Pour les investisseurs, l’enseignement opérationnel est clair : l’allocation 100 % Ethereum héritée de 2021 n’est plus défendable. Une exposition équipondérée Solana/Ethereum/Layer 2 reflète mieux la réalité du marché actif au 25 avril 2026.
Six indicateurs à surveiller dans les 90 prochains jours
Pour valider ou invalider la thèse de la rupture structurelle, six signaux méritent un suivi rapproché entre fin avril et fin juillet 2026.
1. Évolution du ratio TVL Solana sur Ethereum. Le ratio actuel de 11 % doit progresser au-dessus de 14 % pour valider l’hypothèse d’un transfert structurel d’épargne. En dessous de 9 %, le scénario d’un retour à la moyenne se renforce.
2. Volume des stablecoins natifs USDC sur Solana. Circle a accéléré l’émission USDC sur Solana à plus de 6 milliards de dollars en avril 2026. Si ce stock dépasse 8 milliards d’ici fin juin, l’argument du tier-1 institutional bascule mécaniquement.
3. Décisions des protocoles RWA. Le déploiement de Maple sur Solana est un test grandeur nature. Si Ondo, Centrifuge ou BlackRock BUIDL annoncent un déploiement Solana avant fin juin, le segment RWA bascule, ce qui constituerait un signal fort.
4. Roadmap Glamsterdam. Le délai de livraison de l’upgrade Ethereum impacte directement la compétitivité L1. Si Glamsterdam est repoussé au-delà de T4 2026, l’écart en volume DEX se creusera mécaniquement.
5. Évolution du staking ETH. Le ratio ETH staké sur circulation se stabilise à 28 %. Une hausse au-delà de 32 % réduirait l’offre liquide ETH et soutiendrait son prix relatif vis-à-vis de SOL.
6. Sécurité opérationnelle Solana. Le réseau a subi l’exploit Drift le 1er avril, soit un signal d’alerte. Un second incident majeur dans les 90 jours suivants suffirait à inverser le narratif et à pousser les market makers à réallouer vers Ethereum L2.
Ces six indicateurs sont accessibles publiquement via DefiLlama, Artemis, Dune Analytics et les communiqués officiels des protocoles concernés. Les surveiller tous les 15 jours suffit à maintenir une lecture à jour du basculement, sans tomber dans le bruit court terme. Pour les investisseurs, c’est le minimum syndical pour ajuster une allocation Solana/Ethereum/Layer 2 sans dépendre des narratifs sociaux.
FAQ
Solana est-elle déjà devant Ethereum sur tous les indicateurs ?
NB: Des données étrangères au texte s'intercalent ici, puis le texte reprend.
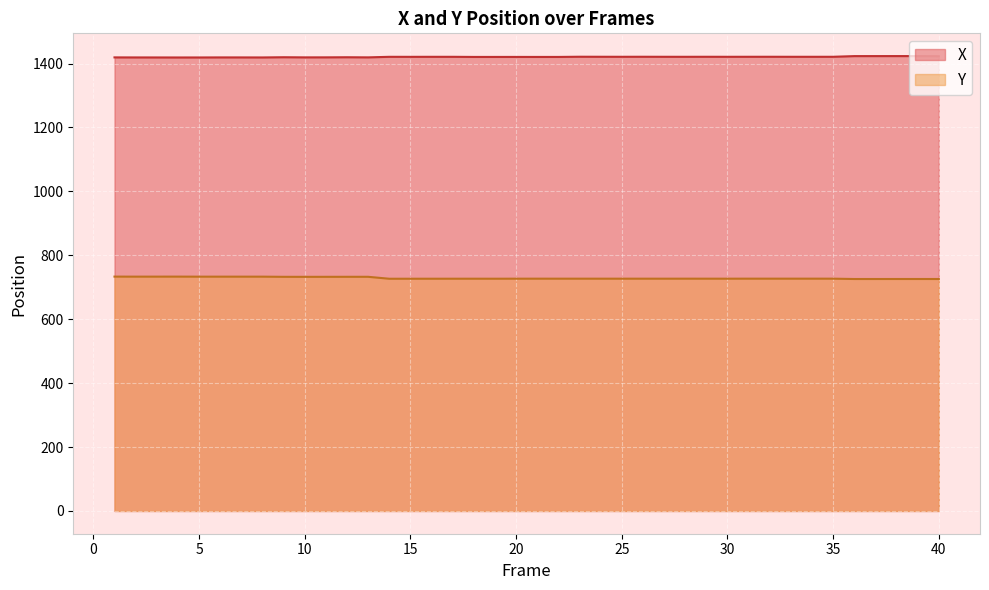

At which category does X reach its first local peak?

6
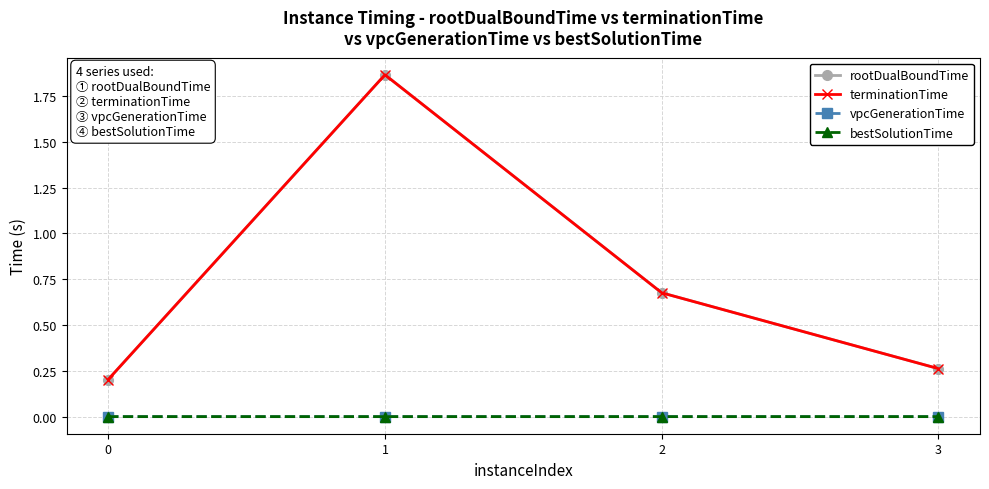

Rank the series at 3 from highest to lowest value.

rootDualBoundTime, terminationTime, vpcGenerationTime, bestSolutionTime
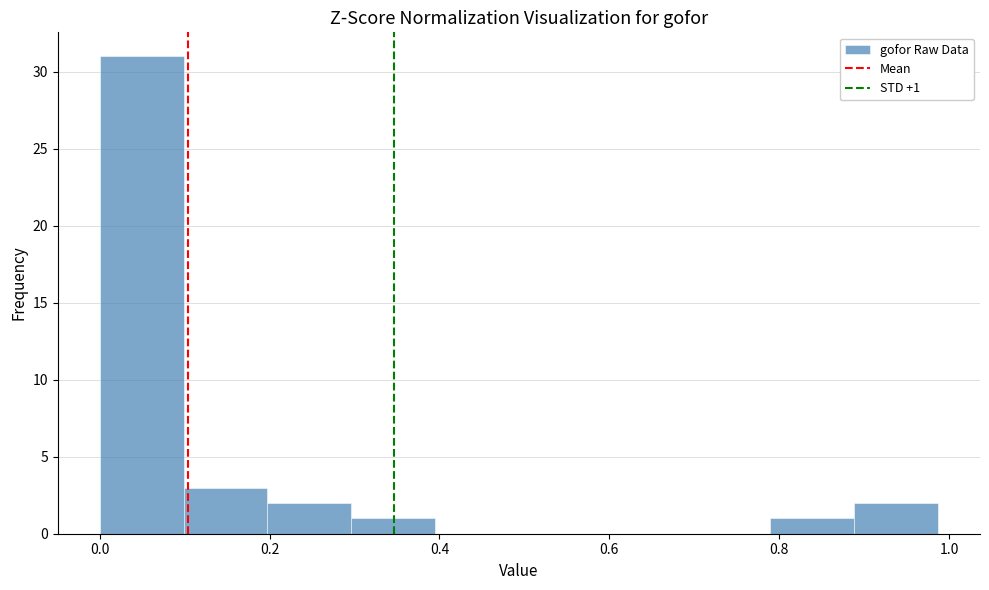

Which range on the x-axis has the tallest bar?

0.00 to 0.10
Non. Solana mène sur le volume DEX, les utilisateurs actifs quotidiens et les frais cumulés. Ethereum reste largement devant sur la TVL, la valeur stakée et la diversité des clients. Le débat ne porte plus sur « qui est devant » mais sur quel indicateur compte le plus pour quel cas d’usage.
Le retournement peut-il s’inverser rapidement ?
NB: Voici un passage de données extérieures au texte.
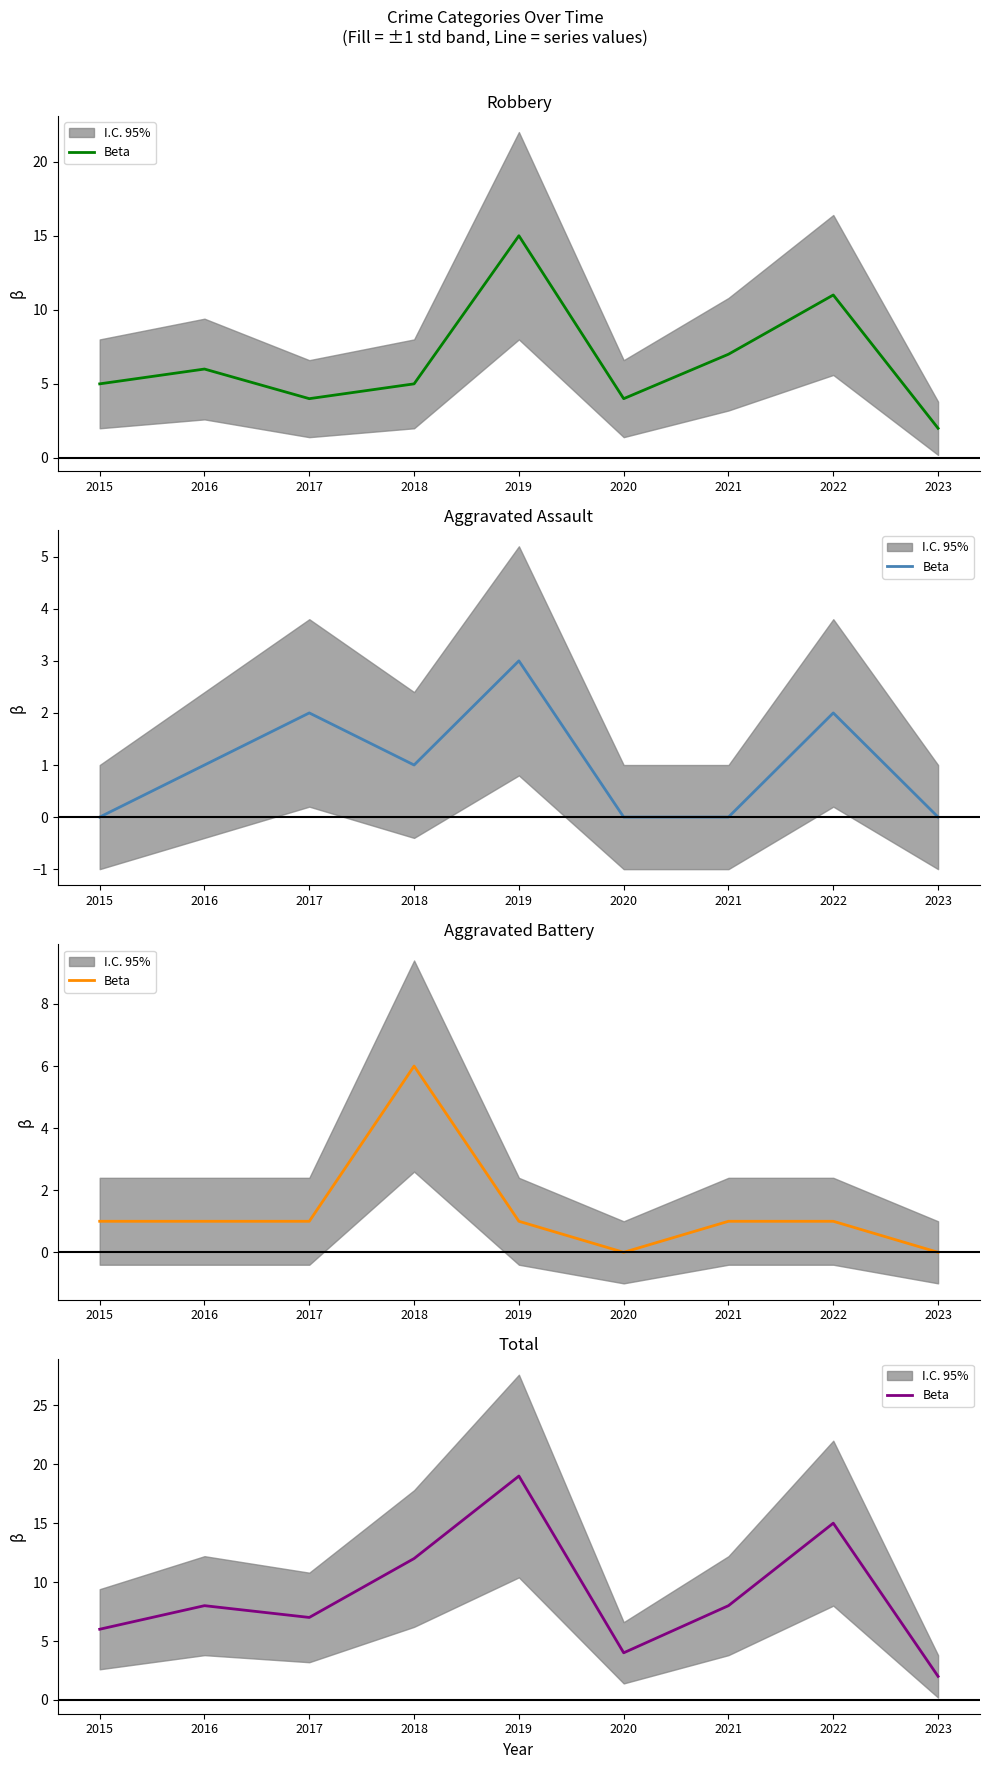

Reading left to right, extract all data points from this chart.

2015=6	2016=8	2017=7	2018=12	2019=19	2020=4	2021=8	2022=15	2023=2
Une vulnérabilité critique sur Firedancer ou un nouvel exploit majeur pourraient redistribuer les cartes en 30 jours. La concentration des validateurs sur cinq fournisseurs cloud constitue un point de fragilité documenté.
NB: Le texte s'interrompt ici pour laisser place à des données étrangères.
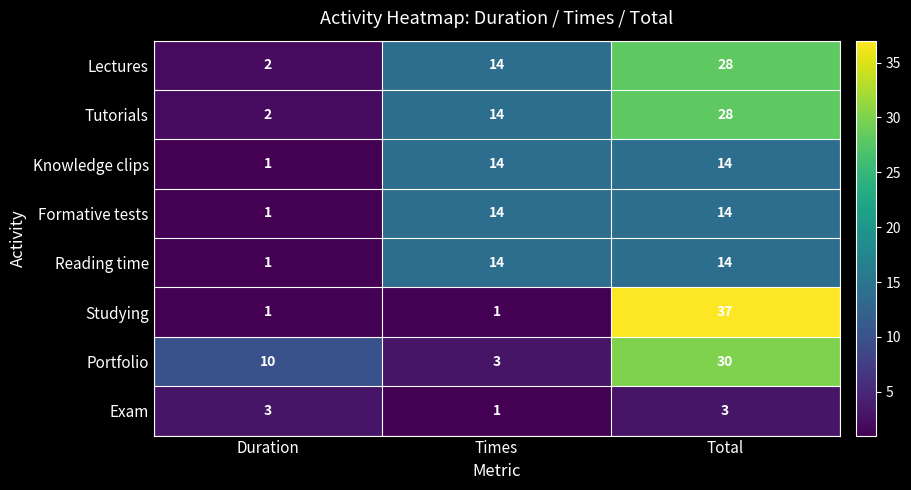

Which series has the widest spread of values?

Studying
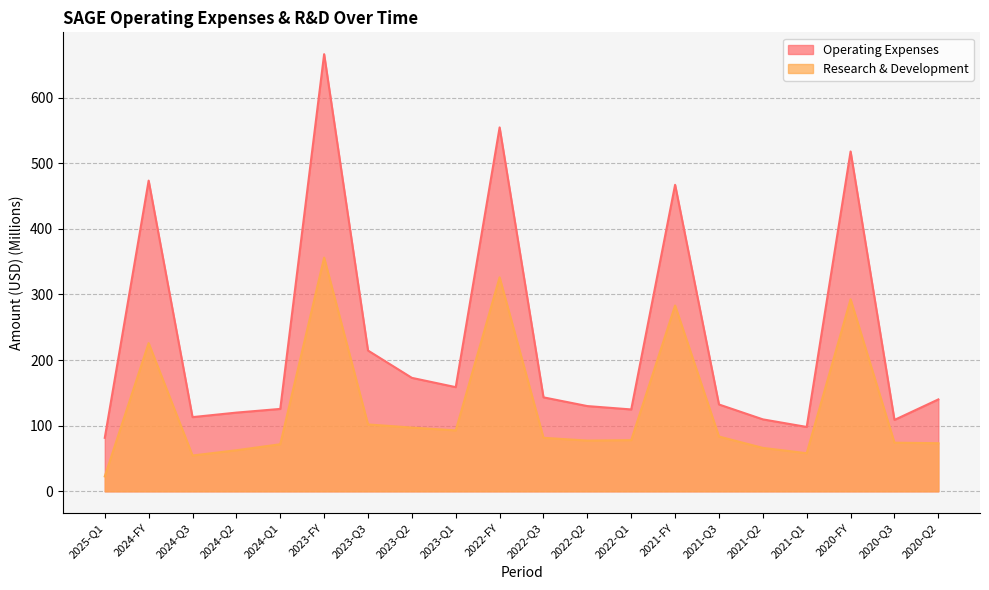

The value of Research & Development at 2022-FY is 326.2. True or false?

True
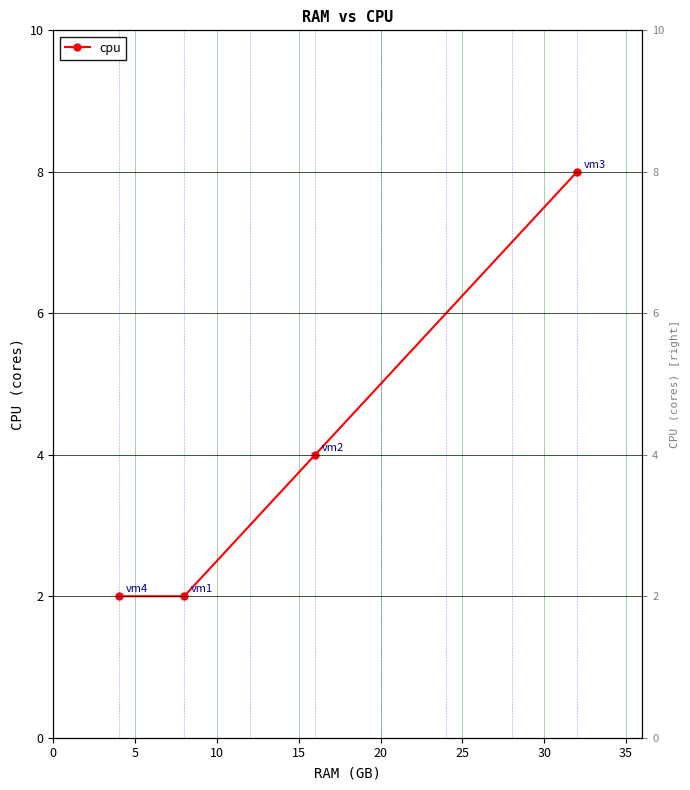

What is the change in value from 0 to 10?

+2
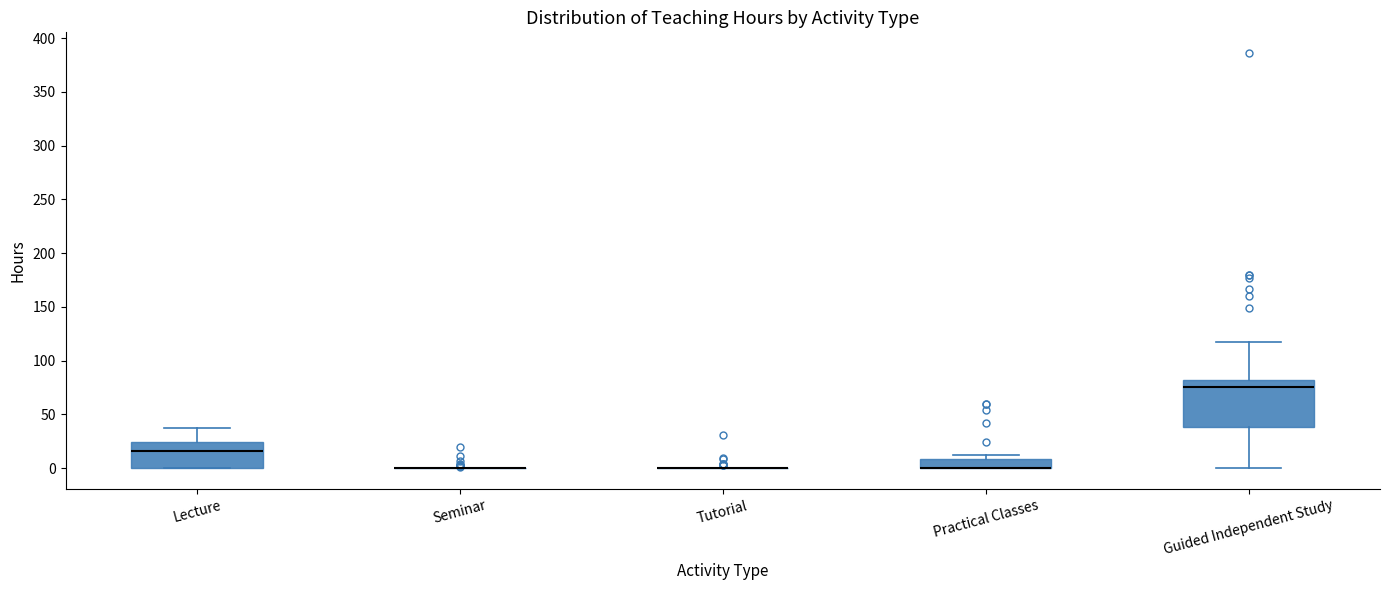

Reading left to right, read every box against the y-axis: the position of its median line, the range the box covers, and the ends of its whiskers. The values are not printed on the chart, so give them approximately, as read against the axis.

Lecture: median 15, box 0 to 25, whiskers 0 to 35
Seminar: box collapsed to a line at 0, whiskers 0 to 0
Tutorial: box collapsed to a line at 0, whiskers 0 to 0
Practical Classes: median 0 (drawn on the box's lower edge), box 0 to 10, whiskers 0 to 10 (just above the box's upper edge)
Guided Independent Study: median 75, box 40 to 85, whiskers 0 to 115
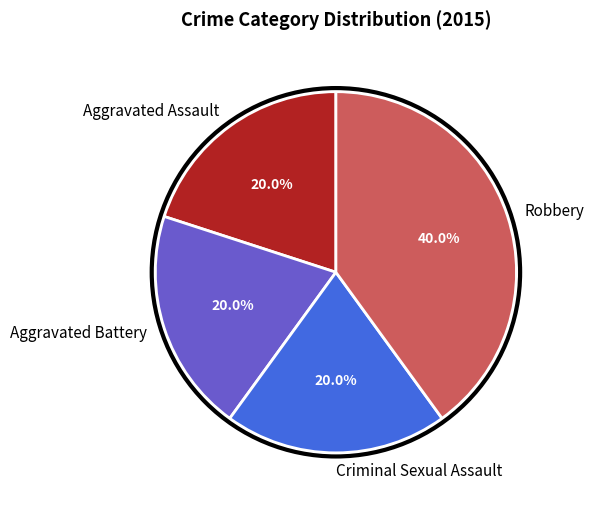

Which has a higher value, Aggravated Battery or Robbery?

Robbery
L’arrivée de l’ETF Solana impacte-t-elle le volume DEX ?
Indirectement. L’arrivée de l’ETF Solana spot (BSOL) en mars 2026 a apporté 1,5 milliard de dollars d’inflows, alimentant la liquidité des paires SOL/USDC et tirant les volumes DEX vers le haut.
Faut-il abandonner Ethereum dans son portefeuille ?
Non. Ethereum reste la chaîne dominante pour la TVL, le staking et le RWA institutionnel. La question n’est pas « ou bien l’un, ou bien l’autre », mais « dans quelles proportions selon votre profil ».